Il 2020 ha fatto anche cose buone, almeno per quanto riguarda la cannabis. Dai primi di novembre è stato un susseguirsi di decisioni politiche, giurisdizionali e istituzionali che hanno posto la pianta proibita al centro di provvedimenti di normalizzazione che lasciano ben sperare per il futuro.
L’ultimo il 4 dicembre, quando la Camera dei Rappresentanti di Washington ha approvato – 228 favorevoli e 164 contrari – il MORE Act che depenalizza la cannabis a livello federale.
Il provvedimento ne prevede la tassazione e abbatte le proibizioni che oggi complicano la vita ai 15 Stati Usa che l’hanno legalizzata e all’imprenditoria del settore. Anche se il Senato a maggioranza repubblicana non farà altrettanto, si tratta di un voto storico – per la prima volta una riforma del genere arrivava al voto in plenaria nella patria della «War On Drugs».
SOLO UN MESE PRIMA l’elezione di Joe Biden è stata accompagnata da vittorie referendarie che hanno legalizzato per tutti i fini la produzione, il consumo e commercio di cannabis in New Jersey, Arizona, Montana e South Dakota, mentre il Mississippi è diventato il 35esimo che che ne consente l’uso terapeutico.
Il MORE act, che è stato proposto alla Camera da Jerry Nadler e al Senato dalla vice presidente eletta Kamala Harris, elimina la cannabis dall’elenco del Controlled Substances Act del 1971.
Il provvedimento permetterebbe di rivedere le condanne pregresse e impone una tassa federale sulla vendita dei prodotti legati alla cannabis al fine di risarcire comunità e individui colpiti dalla War On Drugs, incentivando la nuova imprenditoria legale.
Anche se questi ultimi obiettivi sono stati depotenziati durante il percorso parlamentare si tratta di un voto di valore simbolico enorme per tutto il movimento antiproibizionista mondiale.

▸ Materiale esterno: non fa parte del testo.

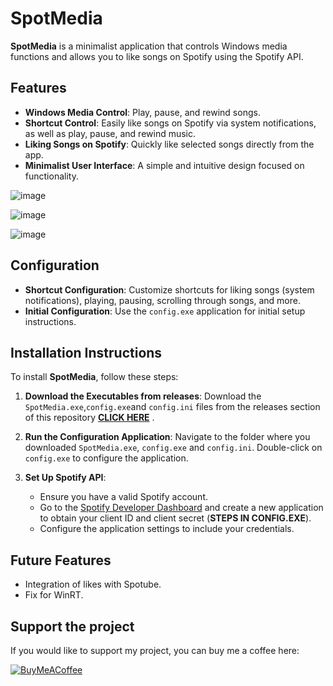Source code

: # SpotMedia

**SpotMedia** is a minimalist application that controls Windows media functions and allows you to like songs on Spotify using the Spotify API.

## Features

- **Windows Media Control**: Play, pause, and rewind songs.
- **Shortcut Control**: Easily like songs on Spotify via system notifications, as well as play, pause, and rewind music.
- **Liking Songs on Spotify**: Quickly like selected songs directly from the app.
- **Minimalist User Interface**: A simple and intuitive design focused on functionality.

![image](https://github.com/user-attachments/assets/dd68e59f-50d9-4324-976c-e80ac55ecd70)

![image](https://github.com/user-attachments/assets/29ec7a1d-34b4-4616-8c5e-54244ad5425c)

![image](https://github.com/user-attachments/assets/a2dd6815-428b-46d2-b5ad-ccb4ed63abb1)

## Configuration

- **Shortcut Configuration**: Customize shortcuts for liking songs (system notifications), playing, pausing, scrolling through songs, and more.
- **Initial Configuration**: Use the `config.exe` application for initial setup instructions.

## Installation Instructions

To install **SpotMedia**, follow these steps:

1. **Download the Executables from releases**: 
   Download the `SpotMedia.exe`,`config.exe`and `config.ini` files from the releases section of this repository  **[CLICK HERE]([https://github.com/AAK-Lab/SpotMedia-Spotify-Light-Player/releases/tag/SpotMedia](https://github.com/AAK-Lab/SpotMedia-Spotify-and-Media/releases/download/Spotify%2BMedia%3DSpotMedia/SpotMediaFull.zip))**
.

2. **Run the Configuration Application**: 
   Navigate to the folder where you downloaded `SpotMedia.exe`, `config.exe` and `config.ini`. 
   Double-click on `config.exe` to configure the application.

3. **Set Up Spotify API**: 
   - Ensure you have a valid Spotify account.
   - Go to the [Spotify Developer Dashboard](https://developer.spotify.com/dashboard/applications) and create a new application to obtain your client ID and client secret (**STEPS IN CONFIG.EXE**).
   - Configure the application settings to include your credentials.

## Future Features

- Integration of likes with Spotube.
- Fix for WinRT.

## Support the project

If you would like to support my project, you can buy me a coffee here:

[![BuyMeACoffee](https://img.shields.io/badge/-Buy%20Me%20A%20Coffee-%23ffdd00?style=for-the-badge&logo=buy-me-a-coffee&logoColor=black)](https://buymeacoffee.com/akk_lab)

E in particolare per quello nordamericano che infatti ha accolto l’approvazione con grande soddisfazione, in particolare per le sue implicazioni sull’oppressione delle minoranze.
L’applicazione delle leggi proibizioniste sulla marijuana è responsabile di oltre mezzo milione di arresti negli Stati uniti ogni anno. Le persone afroamericane e di origine asiatica o latina sono colpite in modo sproporzionato: i non bianchi hanno quattro volte più probabilità di essere arrestati per possesso di marijuana rispetto ai bianchi nonostante tassi di consumo uguali.
PER MARITZA PEREZ della Drug Policy Alliance, «la criminalizzazione della marijuana è una pietra angolare della guerra razzista alla droga. Anche dopo un decennio di vittorie nelle riforme, l’anno scorso una persona è stata arrestata quasi ogni minuto per il semplice possesso di marijuana».
Secondo il più recente sondaggio dell’opinione pubblica, il 68% degli americani sostiene la legalizzazione della marijuana. L’amministrazione Biden, pur timida sul tema, dovrà tenerne conto.
IL 2 DICEMBRE la Commissione droghe delle Nazioni unite ha votato per riconoscere il potere terapeutico della cannabis.
Nel pomeriggio dello stesso giorno la Commissione europea, forte della sentenza della Corte del Lussemburgo del 19 novembre, ha chiarito che prodotti contenenti CBD frutto dall’intera pianta della cannabis, infiorescenze comprese, possono essere inseriti nella lista dei nuovi alimenti (novel food) su cui l’Ue sta lavorando, non essendo considerabili stupefacenti.
Nel frattempo Messico, Macedonia e Israele stanno discutendo di legalizzazione tout court della cannabis, mentre in Africa e America latina aumentano i paesi che ne consentono la produzione per fini terapeutici.
A casa nostra, invece la politica sembra impantanata, incapace di trovare una via che altrove sembra ormai segnata.